Never thought I would be close to identifying with an ox. I was sitting peacefully in our living room and suddenly heard "Aaahh"...the sound of the herdsman who grazes the cows near our house (now that we are out in a cow pasture, literally).
Without any other warning, I watched as an enormous bull, Big Ben, charged through our compound, past our tire swing and put on the breaks near our banana trees-young banana trees, not old enough to hurt a bull banana trees. Suddenly, with the grace of a ballerina, he spun on one leg and, with horns the size of a stadium goalpost, he began to thrash our banana tree. He didn't give it a little punishment, he gave it a licking. I was tasting the sweet small bananas that would never be born.
Before the tree was completely destroyed, Ben did his pirouette and pranced off like he had just enjoyed a pleasant conversation.
When I read Psalm 92:10 and had to laugh.
"You have exalted my horn like that of a wild of ox..."
I don't understand the strength God says He gives. Does it mean stamina or physical strength or something more?
Working with Investment Year students is a joy. This is the year after they finish the equivalent of American 10th grade or so. Here at New Hope they will take a year out and explore their faith in classes and with mentors, they will start a small business (making and selling burgers here on site, etc.), they will interview and hold three different consecutive jobs beginning here at New Hope then moving offsite to other selected jobs that fit with their skills and gifting. They have to go through interviews etc. These teenagers are challenging and bright, deep but also lighthearted. Do I need the strength of a wild ox to work with them? If strength can be measured in wisdom, definitely.

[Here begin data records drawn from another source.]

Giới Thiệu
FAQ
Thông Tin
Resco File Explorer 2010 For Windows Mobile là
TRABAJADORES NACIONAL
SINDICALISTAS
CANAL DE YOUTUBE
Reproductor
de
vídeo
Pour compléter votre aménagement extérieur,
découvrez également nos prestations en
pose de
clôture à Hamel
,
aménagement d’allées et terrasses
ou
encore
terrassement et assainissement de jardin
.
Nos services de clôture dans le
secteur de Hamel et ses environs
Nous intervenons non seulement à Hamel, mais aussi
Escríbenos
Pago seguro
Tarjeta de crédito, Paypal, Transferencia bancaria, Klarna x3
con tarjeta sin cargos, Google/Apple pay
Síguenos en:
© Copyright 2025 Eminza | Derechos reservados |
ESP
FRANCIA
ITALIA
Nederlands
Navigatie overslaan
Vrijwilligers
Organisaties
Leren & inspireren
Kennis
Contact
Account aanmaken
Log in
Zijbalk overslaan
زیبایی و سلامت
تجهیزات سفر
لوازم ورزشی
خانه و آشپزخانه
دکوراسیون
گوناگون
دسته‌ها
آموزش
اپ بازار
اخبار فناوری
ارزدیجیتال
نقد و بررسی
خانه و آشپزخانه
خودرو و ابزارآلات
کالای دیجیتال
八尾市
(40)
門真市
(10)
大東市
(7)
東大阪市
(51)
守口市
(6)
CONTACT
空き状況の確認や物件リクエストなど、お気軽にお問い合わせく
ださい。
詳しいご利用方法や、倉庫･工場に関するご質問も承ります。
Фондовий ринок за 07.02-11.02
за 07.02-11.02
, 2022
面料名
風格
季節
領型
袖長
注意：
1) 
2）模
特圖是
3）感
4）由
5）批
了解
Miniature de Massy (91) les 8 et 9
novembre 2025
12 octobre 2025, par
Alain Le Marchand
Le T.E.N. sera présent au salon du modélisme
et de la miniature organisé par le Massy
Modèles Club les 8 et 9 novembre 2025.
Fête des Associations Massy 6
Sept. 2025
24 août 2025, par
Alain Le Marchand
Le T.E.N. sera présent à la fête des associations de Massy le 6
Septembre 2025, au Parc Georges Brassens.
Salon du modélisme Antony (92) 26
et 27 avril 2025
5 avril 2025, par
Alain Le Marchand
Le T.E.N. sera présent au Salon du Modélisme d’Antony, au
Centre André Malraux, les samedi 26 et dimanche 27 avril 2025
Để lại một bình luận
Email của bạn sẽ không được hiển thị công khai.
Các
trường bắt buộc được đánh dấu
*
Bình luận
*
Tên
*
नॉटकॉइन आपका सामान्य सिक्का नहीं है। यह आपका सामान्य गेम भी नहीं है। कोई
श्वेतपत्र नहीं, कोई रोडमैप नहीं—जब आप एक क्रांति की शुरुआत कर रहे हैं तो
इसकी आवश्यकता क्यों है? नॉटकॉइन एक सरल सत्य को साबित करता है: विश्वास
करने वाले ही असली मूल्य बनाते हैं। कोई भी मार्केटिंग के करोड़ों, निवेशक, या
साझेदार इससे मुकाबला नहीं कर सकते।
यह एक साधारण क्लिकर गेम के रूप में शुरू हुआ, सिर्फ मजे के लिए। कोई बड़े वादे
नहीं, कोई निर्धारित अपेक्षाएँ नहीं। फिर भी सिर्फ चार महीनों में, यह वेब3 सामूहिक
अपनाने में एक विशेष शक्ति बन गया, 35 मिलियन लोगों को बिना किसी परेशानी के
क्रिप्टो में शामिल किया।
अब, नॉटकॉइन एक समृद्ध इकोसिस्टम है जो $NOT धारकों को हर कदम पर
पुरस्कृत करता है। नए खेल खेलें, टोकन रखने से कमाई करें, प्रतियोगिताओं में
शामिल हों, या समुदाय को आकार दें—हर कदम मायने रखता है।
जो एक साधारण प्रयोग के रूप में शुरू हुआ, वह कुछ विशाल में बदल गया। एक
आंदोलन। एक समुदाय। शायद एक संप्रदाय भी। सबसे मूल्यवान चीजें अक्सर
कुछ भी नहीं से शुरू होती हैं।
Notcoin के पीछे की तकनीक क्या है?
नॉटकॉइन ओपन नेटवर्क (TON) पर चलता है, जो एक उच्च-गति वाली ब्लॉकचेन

I also led the staff, last evening, in a time of listening-listening to each other and learning to listen well. It served a number of purposes. They shared their stories, very briefly, asked questions and hopefully got to know the other staff in the process. Meanwhile they were practicing listening to the children we are caring for. I loved watching them care for each other and actively listen to each other. I think, hopefully, some will find it easier to share their hearts. Do I need the strength of a wild ox to work with the staff? If strength can be measured in wisdom, definitely.
I know I have nothing and it feels far-fetched to think that I could ever have the strength of a wild ox in any form. Maybe I should settle with the strength of a domesticated ox who is good to use for plowing. Actually, that is exactly what Big Ben is when he has a yoke on. Wow that reminds me of Matthew 11:29-30! Maybe I won't ruin a banana tree that way.